Doç. Dr. Özlem Şahin Balçık, "Demir dünyada en çok bulunan elementlerden biri olmasına rağmen, demir eksikliği; dünyada ve ülkemizde her yaş grubunda en sık görülen anemi (kansızlık) nedenidir. Demir eksikliği anemisi; halsizlik, yorgunluk, aşırı uyuma isteği veya uykusuzluk, saç dökülmesi, tırnak bozukluğu, kaşıntı, baş ağrısı, baş dönmesi, öğrenme güçlüğü, unutkanlık, çarpıntı, nefes darlığı ve göğüs ağrısı, yutkunma güçlüğü gibi çok sayıda şikayete neden olabilmektedir" dedi.
Doç. Dr. Özlem Şahin Balçık, demir eksikliği anemisi tanısı ile ilgili, “Kan hemoglobin (Hb) değerinin düşük olması ile birlikte depo demir (ferritin) düzeylerinin düşük olması ile konabilmektedir.
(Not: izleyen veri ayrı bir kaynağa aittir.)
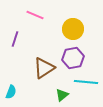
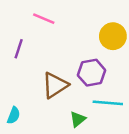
yellow circle: (73, 29) -> (113, 36), moved

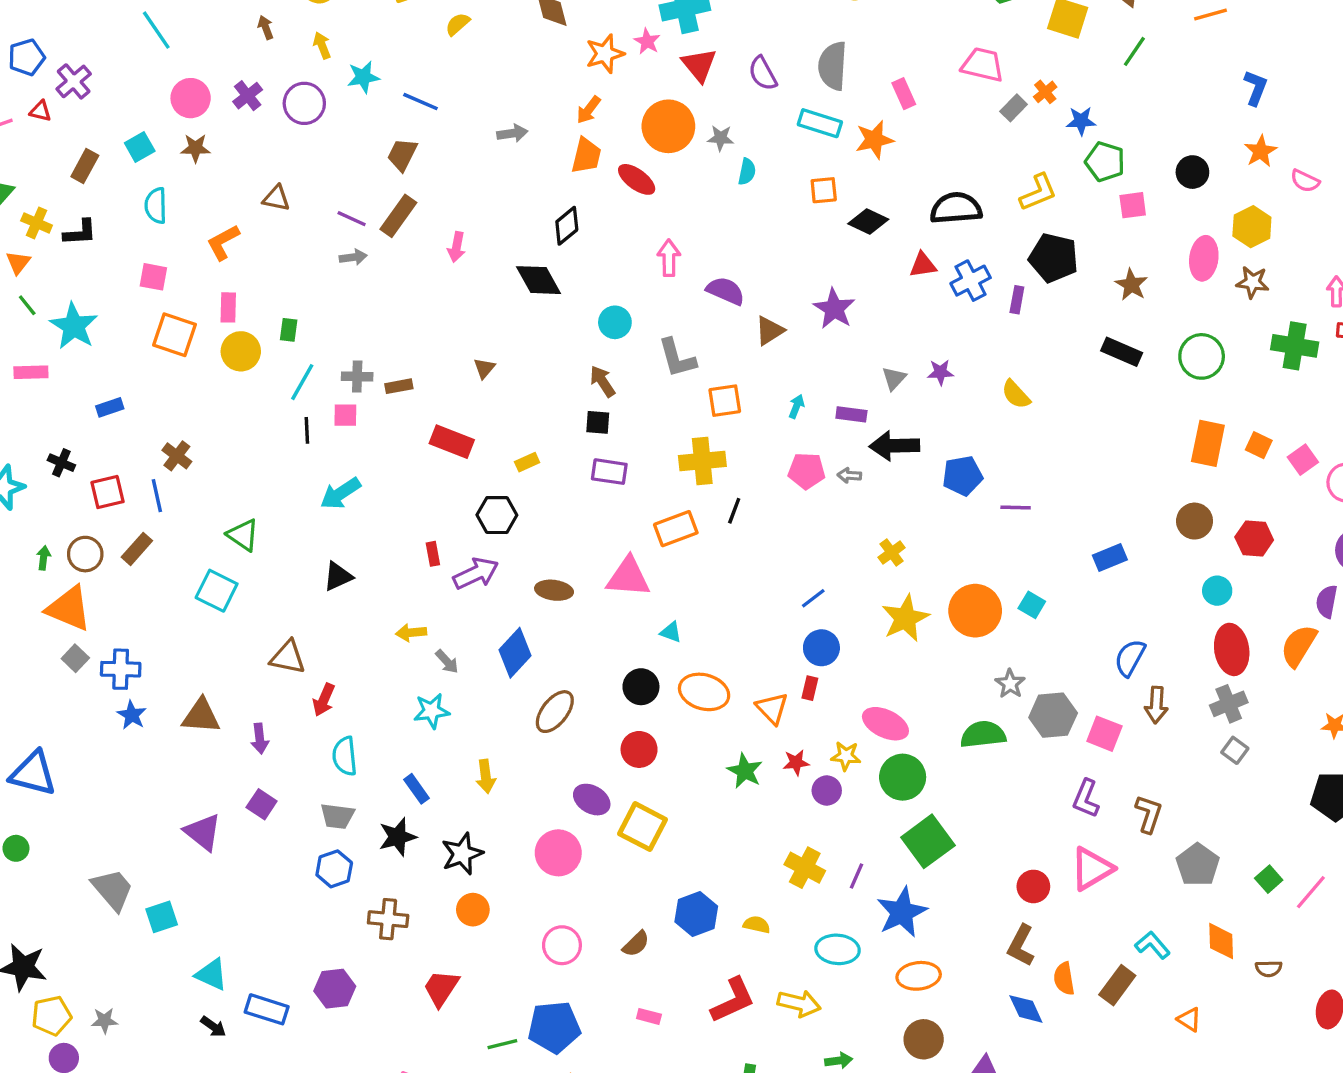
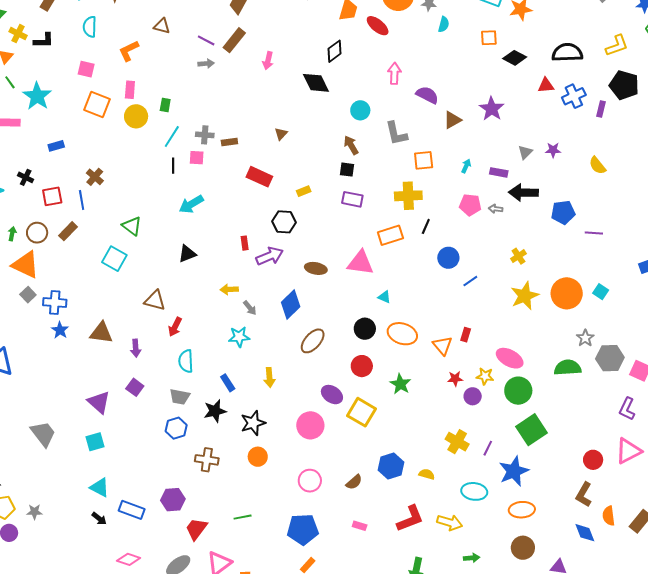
blue circle: (821, 648) -> (448, 258), moved
green star: (745, 771) -> (400, 384), moved
cyan square: (162, 917) -> (95, 442), moved
red trapezoid: (441, 988) -> (196, 529), moved
green line: (502, 1044) -> (243, 517), moved

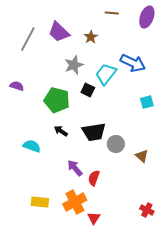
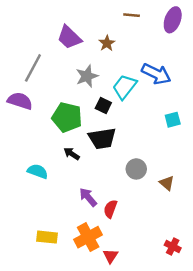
gray line: (28, 39) -> (33, 68), moved
purple semicircle: (17, 86) -> (20, 101), size x1.5
black trapezoid: (94, 132) -> (102, 138), moved

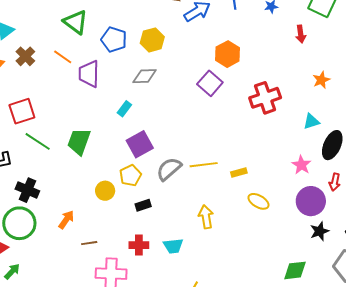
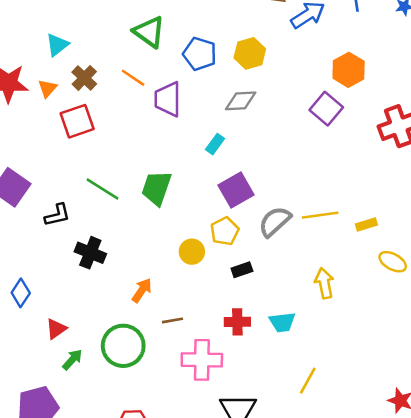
red square: (22, 111) -> (77, 121), moved
green circle: (19, 223) -> (123, 346), moved

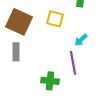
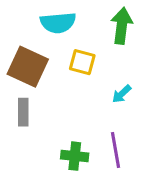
purple line: (73, 63) -> (116, 150), moved

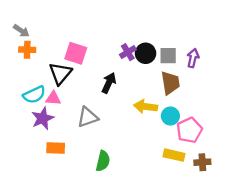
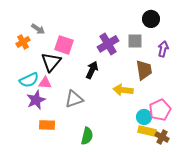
gray arrow: (21, 31) -> (38, 29), moved
orange cross: (27, 50) -> (23, 42), turned -32
purple cross: (128, 52) -> (108, 44), size x1.5
black circle: (146, 53) -> (151, 19), moved
gray square: (168, 56) -> (135, 41), moved
cyan circle: (170, 116) -> (144, 117), moved
brown cross: (202, 162) -> (162, 137), moved, turned 32

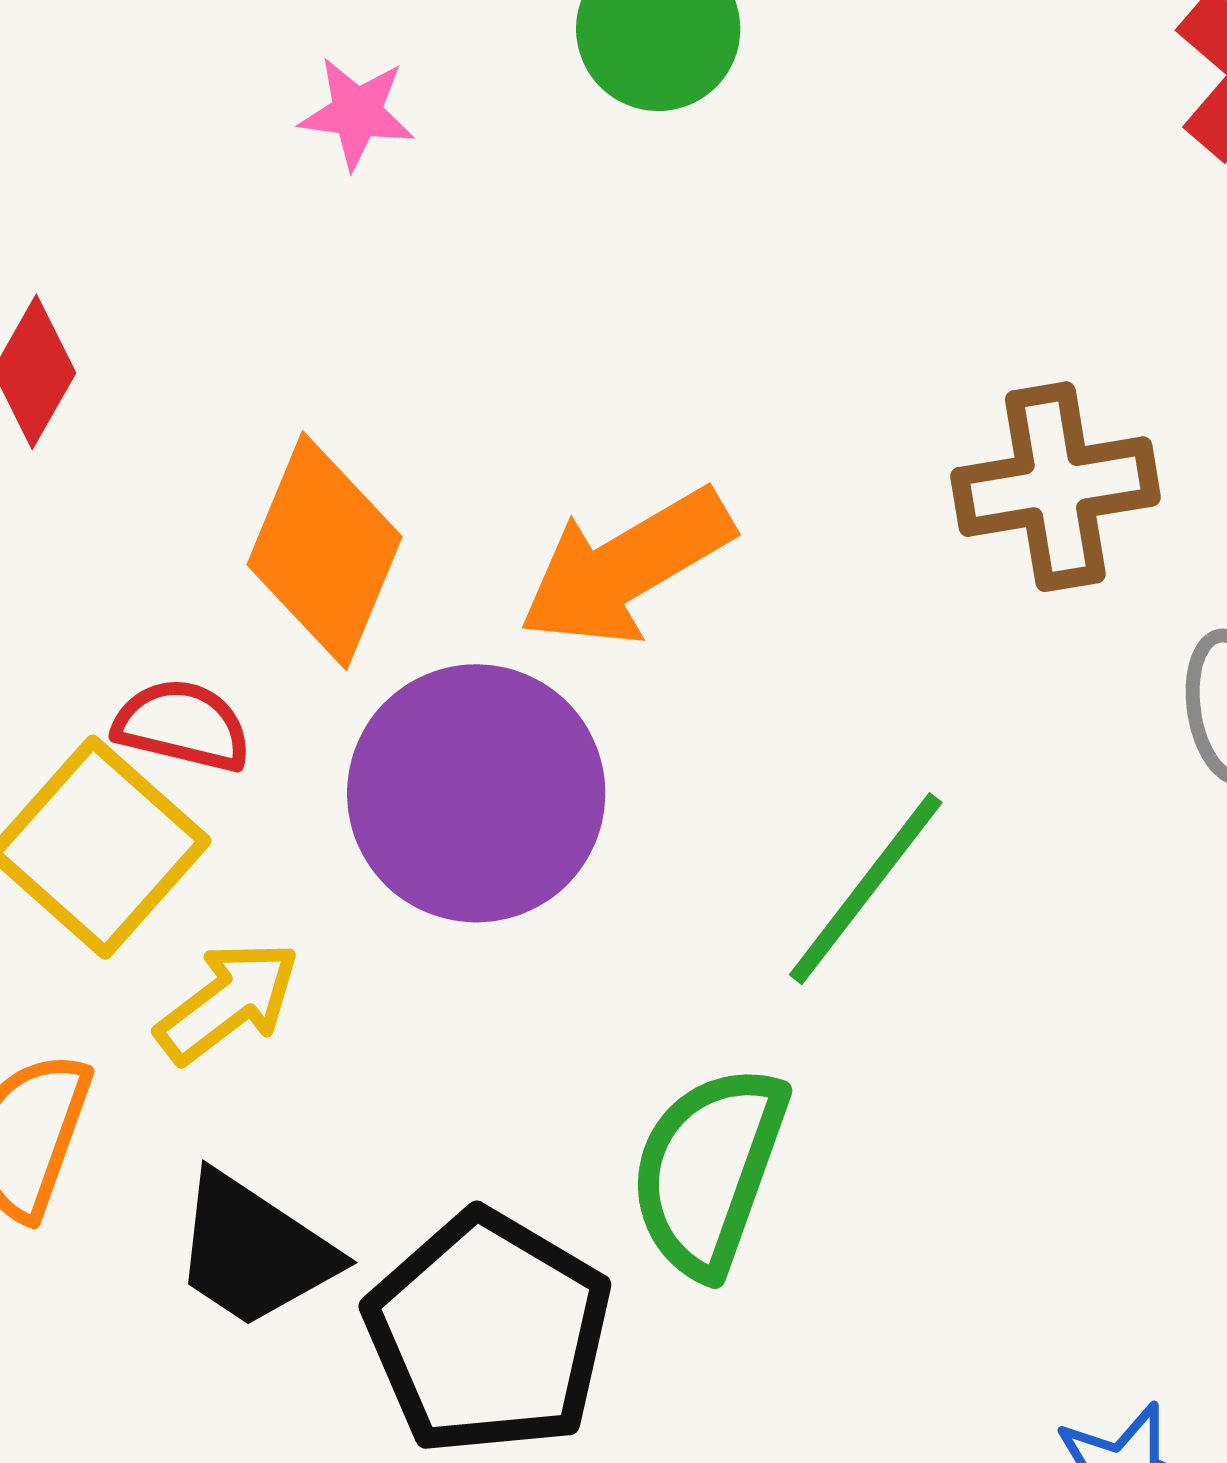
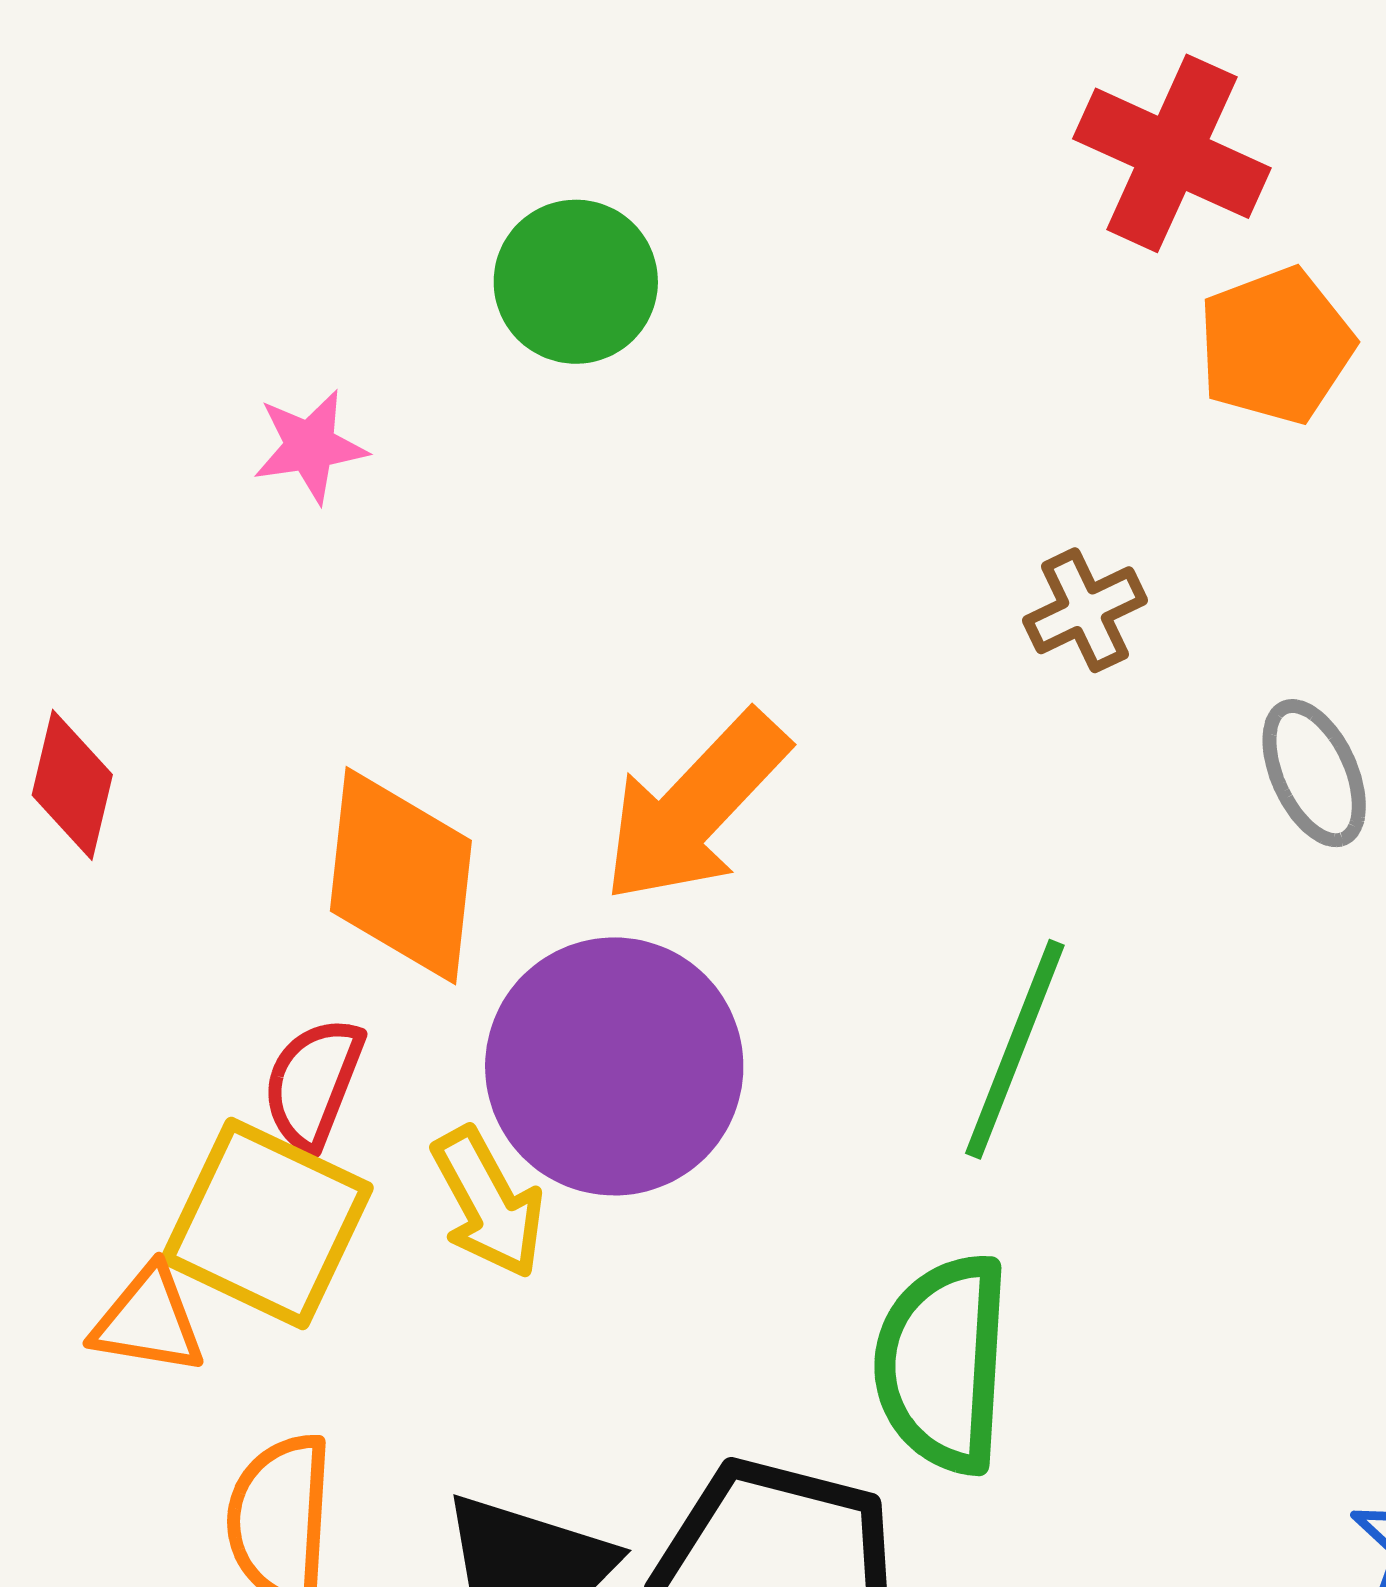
brown cross: (1055, 487) -> (1085, 610), size x0.6
red semicircle: (182, 725) -> (313, 1083), turned -66
yellow arrow: (228, 1002) -> (488, 1203), moved, turned 115

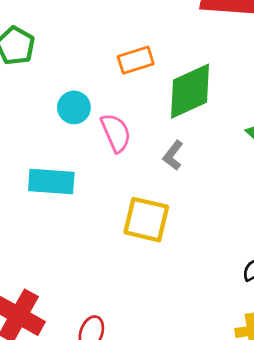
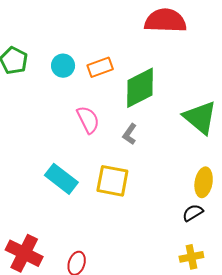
cyan circle: (74, 107) -> (63, 66), moved
cyan rectangle: (51, 182) -> (61, 179), moved, turned 36

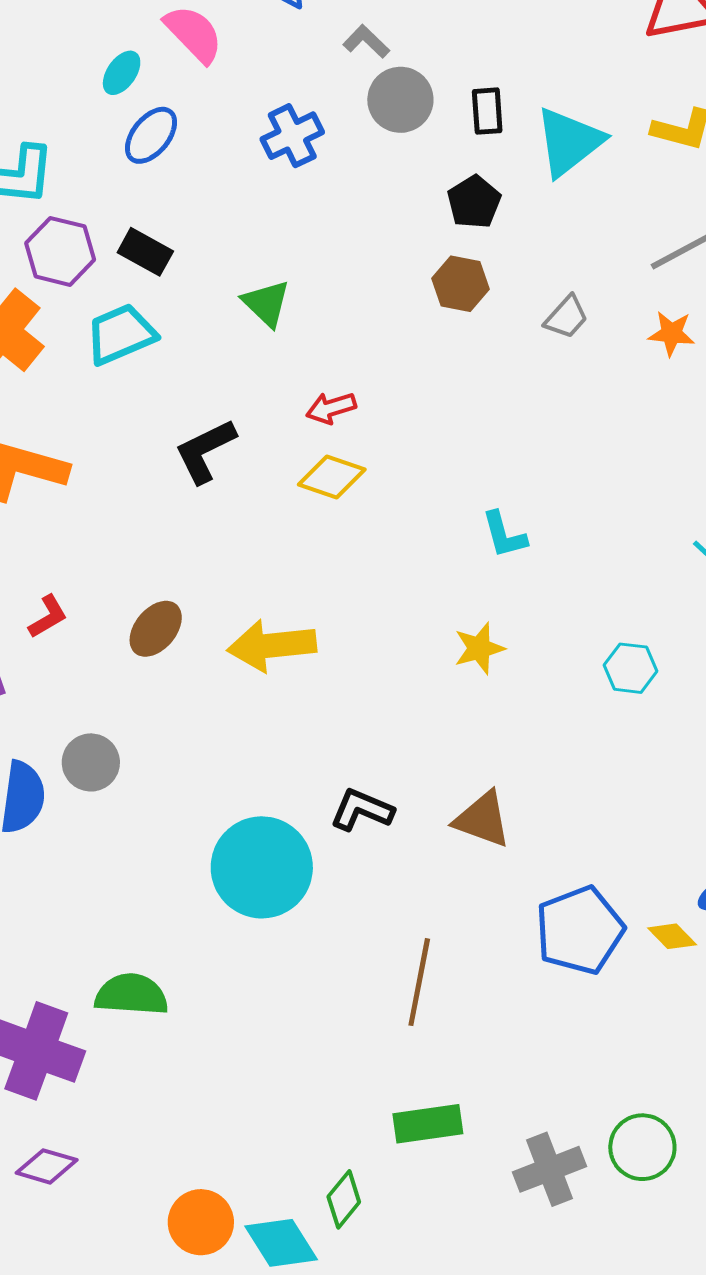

Demir eksikliği tanısı ardından yapılması gereken en önemli adım demir eksikliğine yol açan nedenlerin ortaya konmasıdır. Aksi halde demir eksikliği, tedavi ardından bir süre sonra tekrarlamakta veya altta yatabilme ihtimali olan mide ve bağırsak kanseri gibi erken teşhis konarak hemen tedavi edilmesi gereken hastalıklar ilerleyebilmektedir. Unutulmaması gerekir ki doğru tedavi için öncelikle doğru teşhis konmalıdır. Demir eksikliğinin en önemli nedenleri; ağızdan demir alımının azalması, demir ihtiyacının artması, demir emiliminin azalması ve demir kaybının artmasıdır“ diye konuştu.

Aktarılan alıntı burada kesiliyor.